:: Bloc de texte

Le catholicisme social lyonnais
Comment définissez-vous le mouvement du catholicisme social lyonnais?
Je ne suis pas un spécialiste de l’histoire et seulement lyonnais depuis dix ans. Toutefois, en venant d’ailleurs, je perçois bien qu’il existe à Lyon un mouvement social fort, peut-être discret, mais profond. Je pense qu’effectivement aux côtés d’autres courants, je pense au poids de la révolte des canuts et au fait que Proudhon ait passé quatre ans à Lyon, le catholicisme social fait partie de cette tradition qui marque le paysage social lyonnais. Cette influence du catholicisme social a d’ailleurs été bien plus large et a dépassé les frontières lyonnaises.
Je suis un acteur de terrain et souvent dans mes réflexions, je pars de ce que j’observe. Et je considère l’exemple de la MRIE comme « typiquement » lyonnais. J’ai constaté à la MRIE un type de relation avec ses différents partenaires et ses divers interlocuteurs que l’on ne retrouve pas ailleurs. J’ai aussi souvent constaté dans le monde associatif lyonnais un décalage, une différence, une petite musique différente des positions nationales ou parisiennes. Cette réalité peut être source de tensions et tient sans doute aussi de la rivalité entre Lyon et Paris. Mais il me semble, qu’effectivement, il y a à Lyon une manière différente d’aborder les choses, qui est aussi liée à une qualité de dialogue.
Pourquoi existerait-il à Lyon une qualité de dialogue auquel le catholicisme social aurait contribué ?
Parfois, on a tendance à appréhender le catholicisme social comme le catholicisme de gauche : « les cathos de gauche » par rapport à un catholicisme traditionnel, donc de droite. Or, la réalité est plus nuancée car chez les catholiques sociaux, il y a des personnes qui sont certes à gauche de l’échiquier politique, mais aussi d’autres qui sont à droite. Cette mixité facilite le dialogue. Si je regarde mon expérience au Secours Catholique, je constate que j’entretenais de bonnes relations aussi bien avec des élus de gauche avec lesquels nous partagions des analyses en matière de lutte contre l’exclusion, qu’avec des élus de droite, souvent catholiques. Ces croisements facilitent des connections qui contribuent à dépasser les clivages.
Le fait de partager ce que l’on perçoit comme de l’ordre de l’essentiel avec des personnes qu’on pourrait par ailleurs considérer comme « adversaires » dans le champ du politique, crée des ouvertures, des possibilités de progression. Et la qualité des relations et du dialogue à Lyon est probablement liée à tout cela. Peut-être que dans le Nord de la France, à Lille par exemple, on pourrait effectuer des constats similaires, mais je n’y ai jamais vécu, donc je ne peux pas le dire. Mais, il est certain que la vitalité du catholicisme social est particulièrement importante à Lyon.
Comment définissez-vous un « catholique social » ?

::::
:: Données enregistrées

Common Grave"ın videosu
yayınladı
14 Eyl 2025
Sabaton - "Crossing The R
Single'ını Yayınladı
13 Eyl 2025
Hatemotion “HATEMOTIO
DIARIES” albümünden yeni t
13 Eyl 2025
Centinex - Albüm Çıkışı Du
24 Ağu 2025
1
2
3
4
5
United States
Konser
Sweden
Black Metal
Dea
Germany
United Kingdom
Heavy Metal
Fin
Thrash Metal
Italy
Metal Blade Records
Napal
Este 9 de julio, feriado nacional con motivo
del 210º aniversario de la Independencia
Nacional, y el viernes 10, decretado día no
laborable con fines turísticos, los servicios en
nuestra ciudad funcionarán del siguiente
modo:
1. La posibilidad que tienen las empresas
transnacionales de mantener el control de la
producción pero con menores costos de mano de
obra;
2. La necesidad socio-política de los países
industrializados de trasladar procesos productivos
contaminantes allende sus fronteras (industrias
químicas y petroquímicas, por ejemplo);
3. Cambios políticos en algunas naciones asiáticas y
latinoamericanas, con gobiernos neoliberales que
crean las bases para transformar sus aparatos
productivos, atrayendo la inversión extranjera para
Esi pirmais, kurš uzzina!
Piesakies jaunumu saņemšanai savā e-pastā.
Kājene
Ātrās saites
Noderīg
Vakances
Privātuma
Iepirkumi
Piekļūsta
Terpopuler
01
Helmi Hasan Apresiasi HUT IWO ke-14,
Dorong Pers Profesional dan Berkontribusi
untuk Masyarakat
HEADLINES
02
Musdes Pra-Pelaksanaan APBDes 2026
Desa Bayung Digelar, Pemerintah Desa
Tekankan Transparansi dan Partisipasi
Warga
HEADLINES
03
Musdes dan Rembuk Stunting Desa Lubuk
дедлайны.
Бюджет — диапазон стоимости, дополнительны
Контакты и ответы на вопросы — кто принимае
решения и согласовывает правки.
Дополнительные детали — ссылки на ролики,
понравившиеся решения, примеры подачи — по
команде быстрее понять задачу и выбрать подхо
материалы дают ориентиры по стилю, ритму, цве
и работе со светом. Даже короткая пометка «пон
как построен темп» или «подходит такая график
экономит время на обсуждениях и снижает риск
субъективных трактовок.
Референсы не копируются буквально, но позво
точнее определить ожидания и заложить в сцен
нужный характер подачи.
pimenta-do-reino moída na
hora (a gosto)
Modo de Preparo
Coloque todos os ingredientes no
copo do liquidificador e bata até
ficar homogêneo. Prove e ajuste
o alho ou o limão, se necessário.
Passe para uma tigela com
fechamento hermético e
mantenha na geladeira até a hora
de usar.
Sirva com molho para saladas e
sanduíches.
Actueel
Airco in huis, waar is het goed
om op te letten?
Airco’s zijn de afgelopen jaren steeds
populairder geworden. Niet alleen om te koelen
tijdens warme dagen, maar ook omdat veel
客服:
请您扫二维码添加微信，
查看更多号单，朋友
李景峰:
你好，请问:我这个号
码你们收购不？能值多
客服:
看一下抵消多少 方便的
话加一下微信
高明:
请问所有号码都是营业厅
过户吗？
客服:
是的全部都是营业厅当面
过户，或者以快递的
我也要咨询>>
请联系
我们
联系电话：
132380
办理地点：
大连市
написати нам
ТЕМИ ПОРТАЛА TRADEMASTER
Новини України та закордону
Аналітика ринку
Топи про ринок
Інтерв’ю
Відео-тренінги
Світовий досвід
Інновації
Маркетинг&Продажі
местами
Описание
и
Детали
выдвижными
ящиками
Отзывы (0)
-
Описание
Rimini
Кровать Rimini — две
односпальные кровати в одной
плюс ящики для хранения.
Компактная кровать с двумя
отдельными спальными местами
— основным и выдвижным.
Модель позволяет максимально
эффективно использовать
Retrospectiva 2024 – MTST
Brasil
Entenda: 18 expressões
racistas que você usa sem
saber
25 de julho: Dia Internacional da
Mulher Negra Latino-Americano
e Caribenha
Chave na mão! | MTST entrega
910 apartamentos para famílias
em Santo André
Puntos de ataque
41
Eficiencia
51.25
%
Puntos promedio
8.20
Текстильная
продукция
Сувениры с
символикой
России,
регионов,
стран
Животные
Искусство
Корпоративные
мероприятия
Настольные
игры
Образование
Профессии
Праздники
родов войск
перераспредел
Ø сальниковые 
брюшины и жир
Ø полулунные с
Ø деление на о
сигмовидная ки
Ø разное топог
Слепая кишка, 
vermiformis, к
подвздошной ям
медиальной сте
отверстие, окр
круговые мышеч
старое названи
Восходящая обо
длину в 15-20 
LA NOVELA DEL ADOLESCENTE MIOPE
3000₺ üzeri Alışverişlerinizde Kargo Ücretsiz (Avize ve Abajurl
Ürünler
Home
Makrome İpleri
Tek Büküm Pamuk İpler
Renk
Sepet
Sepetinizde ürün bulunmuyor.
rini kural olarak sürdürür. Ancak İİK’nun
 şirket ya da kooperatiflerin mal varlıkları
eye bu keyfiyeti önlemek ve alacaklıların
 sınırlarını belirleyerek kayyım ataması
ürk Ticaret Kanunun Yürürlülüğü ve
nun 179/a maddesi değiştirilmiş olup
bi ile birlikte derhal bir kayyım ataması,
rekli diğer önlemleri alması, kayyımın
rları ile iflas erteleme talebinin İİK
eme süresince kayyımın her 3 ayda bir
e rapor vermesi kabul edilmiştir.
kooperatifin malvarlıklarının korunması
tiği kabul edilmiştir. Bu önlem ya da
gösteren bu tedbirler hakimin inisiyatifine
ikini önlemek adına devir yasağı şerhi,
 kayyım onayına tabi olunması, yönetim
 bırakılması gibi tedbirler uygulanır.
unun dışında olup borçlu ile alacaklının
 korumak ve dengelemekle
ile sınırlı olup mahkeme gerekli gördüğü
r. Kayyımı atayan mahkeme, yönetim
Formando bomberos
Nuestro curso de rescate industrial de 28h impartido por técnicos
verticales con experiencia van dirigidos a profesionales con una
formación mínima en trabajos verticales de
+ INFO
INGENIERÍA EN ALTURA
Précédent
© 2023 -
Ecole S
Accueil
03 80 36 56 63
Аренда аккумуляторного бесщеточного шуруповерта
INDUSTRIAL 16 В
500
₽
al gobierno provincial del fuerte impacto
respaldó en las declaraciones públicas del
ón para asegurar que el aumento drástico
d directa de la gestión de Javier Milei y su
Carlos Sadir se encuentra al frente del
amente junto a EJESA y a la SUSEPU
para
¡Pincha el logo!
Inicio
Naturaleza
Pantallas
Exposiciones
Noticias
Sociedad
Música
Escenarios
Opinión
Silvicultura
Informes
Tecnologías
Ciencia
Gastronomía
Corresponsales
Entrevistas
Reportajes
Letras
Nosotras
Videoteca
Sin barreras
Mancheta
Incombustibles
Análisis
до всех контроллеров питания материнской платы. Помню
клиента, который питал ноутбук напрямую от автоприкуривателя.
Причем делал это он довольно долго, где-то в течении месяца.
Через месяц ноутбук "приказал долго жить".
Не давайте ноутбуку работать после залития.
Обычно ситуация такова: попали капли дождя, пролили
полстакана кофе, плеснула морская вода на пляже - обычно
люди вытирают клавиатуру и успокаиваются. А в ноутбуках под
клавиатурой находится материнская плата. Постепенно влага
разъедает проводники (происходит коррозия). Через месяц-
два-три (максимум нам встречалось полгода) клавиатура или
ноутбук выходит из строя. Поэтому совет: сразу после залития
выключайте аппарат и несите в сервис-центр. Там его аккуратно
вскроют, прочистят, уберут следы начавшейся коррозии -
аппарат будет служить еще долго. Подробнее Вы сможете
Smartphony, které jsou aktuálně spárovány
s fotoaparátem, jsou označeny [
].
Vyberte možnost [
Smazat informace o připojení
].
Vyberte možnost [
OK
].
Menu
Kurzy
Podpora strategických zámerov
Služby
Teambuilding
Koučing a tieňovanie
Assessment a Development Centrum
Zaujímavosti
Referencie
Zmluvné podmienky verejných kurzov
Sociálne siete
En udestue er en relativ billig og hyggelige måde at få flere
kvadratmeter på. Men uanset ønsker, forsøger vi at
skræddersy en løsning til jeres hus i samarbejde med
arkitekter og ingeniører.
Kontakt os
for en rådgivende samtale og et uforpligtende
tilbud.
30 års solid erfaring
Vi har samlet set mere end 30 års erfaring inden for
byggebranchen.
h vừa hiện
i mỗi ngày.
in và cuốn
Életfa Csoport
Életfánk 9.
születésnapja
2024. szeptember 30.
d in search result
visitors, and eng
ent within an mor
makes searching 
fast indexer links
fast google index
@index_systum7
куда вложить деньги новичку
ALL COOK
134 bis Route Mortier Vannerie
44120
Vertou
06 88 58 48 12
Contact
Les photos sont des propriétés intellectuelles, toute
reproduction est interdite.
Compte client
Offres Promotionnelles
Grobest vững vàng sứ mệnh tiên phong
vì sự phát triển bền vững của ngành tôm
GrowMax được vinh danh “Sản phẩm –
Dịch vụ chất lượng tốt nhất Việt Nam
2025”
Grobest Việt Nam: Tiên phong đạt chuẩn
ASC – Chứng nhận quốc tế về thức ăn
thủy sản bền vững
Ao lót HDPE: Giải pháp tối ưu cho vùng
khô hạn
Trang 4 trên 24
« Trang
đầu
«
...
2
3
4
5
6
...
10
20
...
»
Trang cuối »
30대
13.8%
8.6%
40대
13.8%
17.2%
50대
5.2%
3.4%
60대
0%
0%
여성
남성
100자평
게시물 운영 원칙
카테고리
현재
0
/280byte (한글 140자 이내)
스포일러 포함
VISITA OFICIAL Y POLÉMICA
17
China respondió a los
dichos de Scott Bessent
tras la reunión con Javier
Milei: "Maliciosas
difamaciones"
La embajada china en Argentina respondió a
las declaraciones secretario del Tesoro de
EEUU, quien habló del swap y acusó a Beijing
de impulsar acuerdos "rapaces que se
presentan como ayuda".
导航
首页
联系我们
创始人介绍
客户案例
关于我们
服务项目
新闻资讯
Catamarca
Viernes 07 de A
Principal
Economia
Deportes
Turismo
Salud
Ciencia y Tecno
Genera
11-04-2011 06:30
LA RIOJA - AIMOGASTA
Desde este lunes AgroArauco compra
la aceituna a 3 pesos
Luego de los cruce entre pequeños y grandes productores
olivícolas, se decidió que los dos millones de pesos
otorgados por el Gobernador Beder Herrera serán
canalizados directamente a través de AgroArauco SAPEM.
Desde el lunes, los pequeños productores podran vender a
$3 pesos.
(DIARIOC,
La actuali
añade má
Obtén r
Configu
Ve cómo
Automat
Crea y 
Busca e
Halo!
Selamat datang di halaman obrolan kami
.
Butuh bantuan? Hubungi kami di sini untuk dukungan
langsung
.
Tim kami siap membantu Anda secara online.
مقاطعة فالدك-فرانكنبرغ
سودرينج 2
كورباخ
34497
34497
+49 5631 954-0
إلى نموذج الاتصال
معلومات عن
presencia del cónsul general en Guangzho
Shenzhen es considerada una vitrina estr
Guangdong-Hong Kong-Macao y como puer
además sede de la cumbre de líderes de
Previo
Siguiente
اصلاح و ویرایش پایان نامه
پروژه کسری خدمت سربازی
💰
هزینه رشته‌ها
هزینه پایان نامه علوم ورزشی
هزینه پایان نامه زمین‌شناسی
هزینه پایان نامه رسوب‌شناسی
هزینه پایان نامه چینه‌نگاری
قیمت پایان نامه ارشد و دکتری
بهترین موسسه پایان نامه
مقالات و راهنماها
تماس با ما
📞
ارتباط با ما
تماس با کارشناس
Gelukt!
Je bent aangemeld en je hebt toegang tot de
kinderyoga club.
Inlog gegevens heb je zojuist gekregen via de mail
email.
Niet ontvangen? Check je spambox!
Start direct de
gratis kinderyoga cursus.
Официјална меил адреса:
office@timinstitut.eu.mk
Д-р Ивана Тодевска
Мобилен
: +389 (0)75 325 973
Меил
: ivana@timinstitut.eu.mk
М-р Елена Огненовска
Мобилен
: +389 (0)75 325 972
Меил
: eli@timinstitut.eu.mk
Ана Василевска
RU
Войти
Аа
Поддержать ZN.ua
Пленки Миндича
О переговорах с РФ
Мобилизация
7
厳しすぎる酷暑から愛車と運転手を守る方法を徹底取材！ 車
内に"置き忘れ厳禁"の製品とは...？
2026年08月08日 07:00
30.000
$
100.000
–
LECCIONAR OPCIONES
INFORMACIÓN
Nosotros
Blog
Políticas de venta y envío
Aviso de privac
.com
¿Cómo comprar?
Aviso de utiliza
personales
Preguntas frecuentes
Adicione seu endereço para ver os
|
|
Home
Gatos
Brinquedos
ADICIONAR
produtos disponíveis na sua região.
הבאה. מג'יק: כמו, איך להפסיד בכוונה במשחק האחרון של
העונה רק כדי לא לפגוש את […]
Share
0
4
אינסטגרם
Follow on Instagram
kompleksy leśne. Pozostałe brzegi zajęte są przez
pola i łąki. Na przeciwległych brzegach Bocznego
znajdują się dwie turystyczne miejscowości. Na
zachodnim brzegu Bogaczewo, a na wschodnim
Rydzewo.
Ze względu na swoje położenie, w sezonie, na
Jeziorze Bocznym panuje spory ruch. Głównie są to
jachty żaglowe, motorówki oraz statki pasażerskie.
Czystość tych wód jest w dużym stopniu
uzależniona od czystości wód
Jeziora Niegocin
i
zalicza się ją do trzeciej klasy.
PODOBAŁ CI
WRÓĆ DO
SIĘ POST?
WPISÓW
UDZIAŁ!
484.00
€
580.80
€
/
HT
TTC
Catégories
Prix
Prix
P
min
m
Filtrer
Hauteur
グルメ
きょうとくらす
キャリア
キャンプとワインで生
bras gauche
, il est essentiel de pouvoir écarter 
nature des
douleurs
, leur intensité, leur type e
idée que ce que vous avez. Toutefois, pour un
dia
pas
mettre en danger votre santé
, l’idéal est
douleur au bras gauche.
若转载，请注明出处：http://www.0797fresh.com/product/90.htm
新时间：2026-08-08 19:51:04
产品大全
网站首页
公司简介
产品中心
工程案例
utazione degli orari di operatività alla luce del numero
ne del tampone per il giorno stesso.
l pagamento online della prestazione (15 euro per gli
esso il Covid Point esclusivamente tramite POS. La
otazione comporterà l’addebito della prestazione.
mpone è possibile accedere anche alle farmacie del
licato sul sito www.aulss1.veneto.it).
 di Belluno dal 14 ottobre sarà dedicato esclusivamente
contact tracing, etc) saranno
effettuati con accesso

::::

Questions à traiter –
(A) Réécrivez sous forme de liste plus courte le paragraphe du texte sur le catholicisme social lyonnais qui commence par « Parfois, on a tendance à appréhender », en conservant ses faits principaux.
(B) Restituez sans changement le passage du texte sur le catholicisme social lyonnais, s'il vous plaît, en commençant à « Le catholicisme social lyonnais » et en terminant à « les frontières lyonnaises. ».

Réponses –
(A)
- On assimile parfois le catholicisme social au catholicisme de gauche, opposé à un catholicisme traditionnel de droite.
- En réalité, les catholiques sociaux se situent aussi bien à gauche qu'à droite, et cette mixité facilite le dialogue.
- Au Secours Catholique, j'entretenais de bonnes relations avec des élus de gauche, avec qui nous partagions des analyses sur la lutte contre l'exclusion, comme avec des élus de droite, souvent catholiques.
- Ces croisements favorisent des liens qui aident à dépasser les clivages.

(B)
Le catholicisme social lyonnais
Comment définissez-vous le mouvement du catholicisme social lyonnais?
Je ne suis pas un spécialiste de l’histoire et seulement lyonnais depuis dix ans. Toutefois, en venant d’ailleurs, je perçois bien qu’il existe à Lyon un mouvement social fort, peut-être discret, mais profond. Je pense qu’effectivement aux côtés d’autres courants, je pense au poids de la révolte des canuts et au fait que Proudhon ait passé quatre ans à Lyon, le catholicisme social fait partie de cette tradition qui marque le paysage social lyonnais. Cette influence du catholicisme social a d’ailleurs été bien plus large et a dépassé les frontières lyonnaises.